Their algorithm relies on the sequence A007814 of the OEIS, in which the n-th term a(n) is the 2-adic valuation of n (the number of zeroes at the end of its binary representation). Its first elements are : 0, 1, 0, 2, 0, 1, 0, 3, 0, 1, 0, 2, 0, 1, 0, 4, 0, 1, 0, 2, 0, 1, 0, 3, 0, 1, 0, 2, 0, 1, 0, 5... They note that the gap between two zeroes is 2, between two ones is 4, between two twos is 8, and more generally between 2 numbers i is 2^{i+1}. Hence for their first cost function, they aim to store all elements n who satisfy a(n)>v(n) for some threshold function v. They show that this yields a 2-approximation.

For the second and third cost function, they instead store, for each integer k, the smallest (respectively largest) encountered integer n such that a(n) = k. They show an upper bound on the cost function.

They finally give an implementation of their algorithms.

Evaluation:

The simplicity of the algorithms is enjoyable and definitely falls under the scope of SOSA. It also shows that the authors put in a lot of effort into writing it and making the figures. The way the paper is written however, is far from the standard in theoretical computer science. While the paper falls short on many points that could be considered cosmetic, some other ones are more serious.

I strongly recommend authors to read a few more SOSA accepted papers from previous years. Each paper is roughly 10 pages long, and their emphasis is on clarity, making them an enjoyable read, so it shouldn't take a lot of time. Moreover, it will give authors an example of what's usually expected of a SOSA submission.

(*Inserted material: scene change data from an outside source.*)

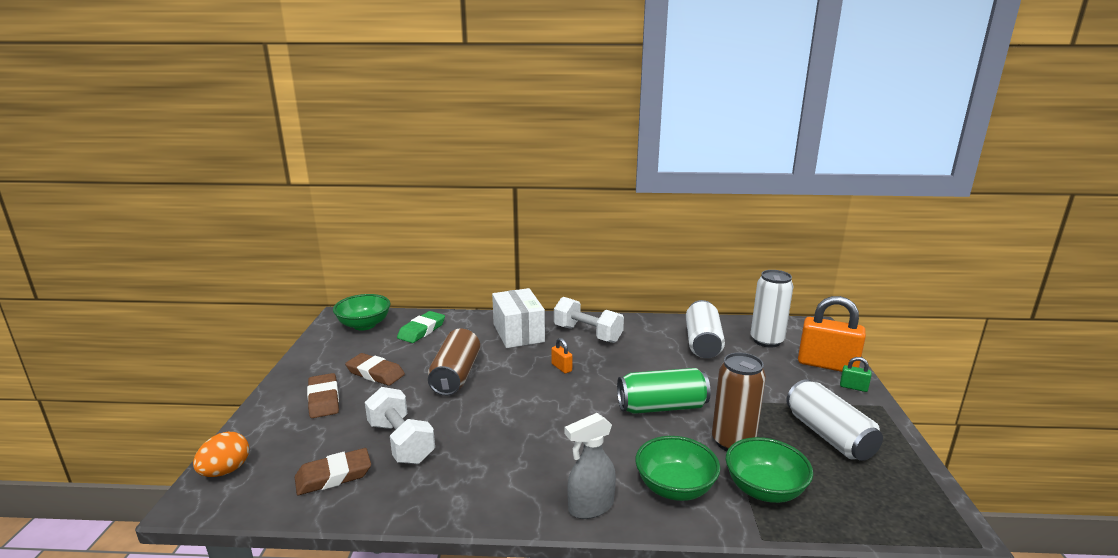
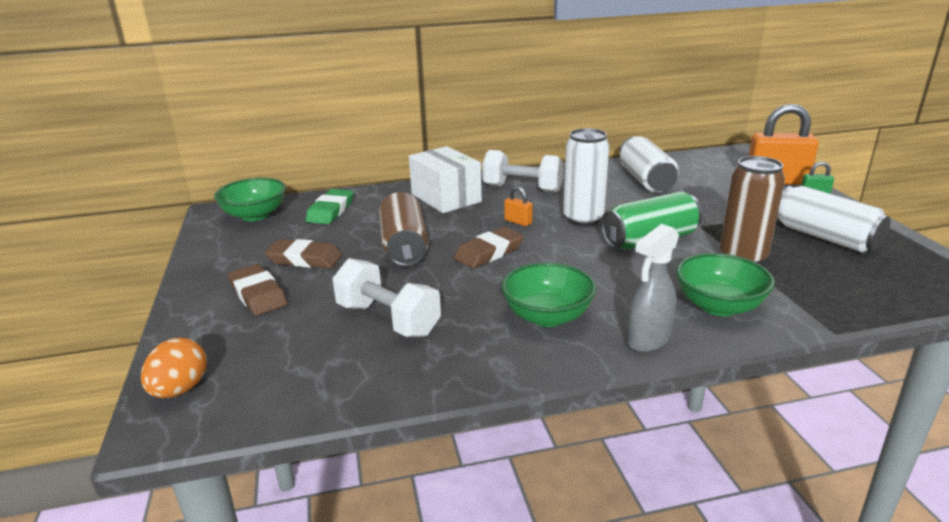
camera: 15 degrees left, 5 degrees up
brown eraser [295,448,371,495] -> brown eraser moved to [454,227,524,268]
green bowl [726,437,813,503] -> green bowl moved to [501,262,596,327]
white can [751,270,793,348] -> white can moved to [563,128,610,226]

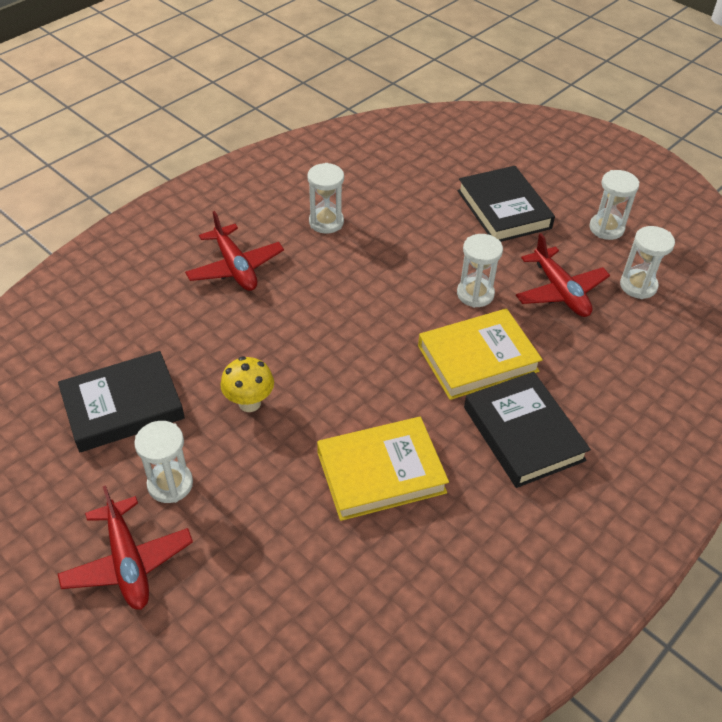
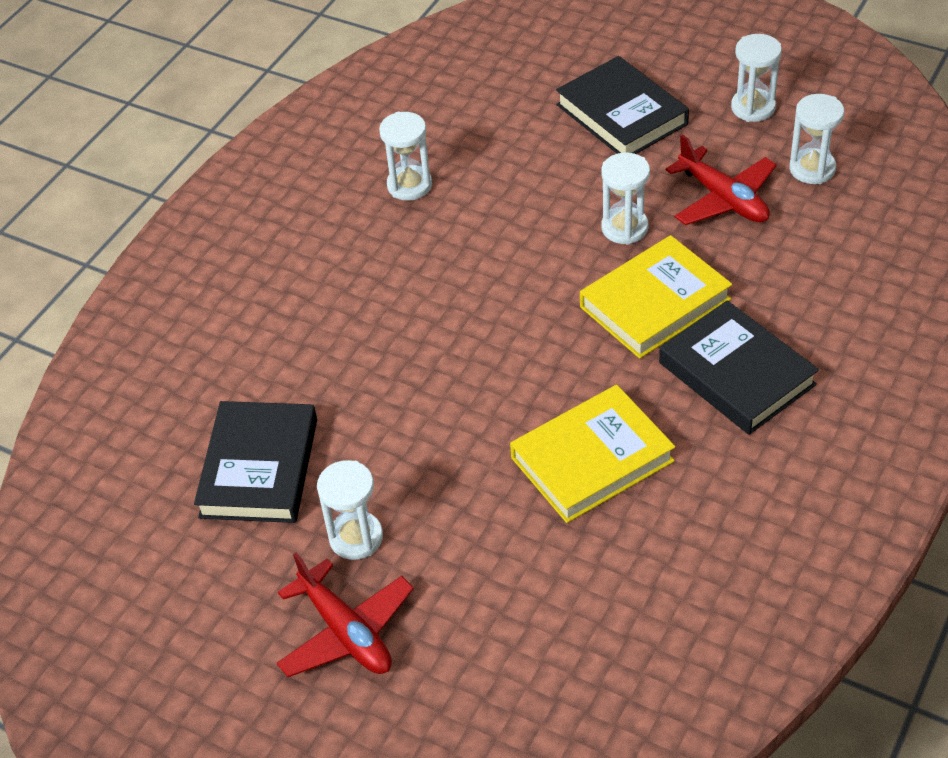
camera: 10 degrees left, 0 degrees up
black book [58,351,185,452] -> black book turned 45 degrees counterclockwise [194,401,317,523]
red plane [185,211,284,291] -> none
yellow mushroom [220,356,274,412] -> none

Comments: My main issue is that the problem definition is not clearly stated. Just after you define your model and definitions, in section 2.3, you should explain what your cost functions are, in a section/subsection called "problem definition". This should happen before you start introducing your solution with the Time Hanoi value. It must also be defined correctly mathematically, for example: "We aim to minimize \max_{\breve T \le T} G(\breve T)". Similarly for the other two cost functions.

The figures are overcomplicated. Aim to simplify them as much as possible.

For SOSA, the aim is to make things as simple and easy to read as possible. Don't mix definitions and results, like in section 2.2 you define the time and the talk about which algorithm needs a time limit or not. You talk about the "goal" of an algorithm, which is different from its objective function. "Ingestion time" when you mean what is regularly called "position". And overall I believe the theoretical contribution can be presented way more clearly and concisely, and definitely can fit into 10 pages, far from the 33 pages of the current submission.

Implementation is a plus, but definitely not a big thing in a theory conference like SOSA. A simple paragraph at the end of the submission is enough.

Why do you use so many colors for the symbols you use? If there's a particular reason, you can state it, it seems to me like a lot of effort for not much increased comprehensibility.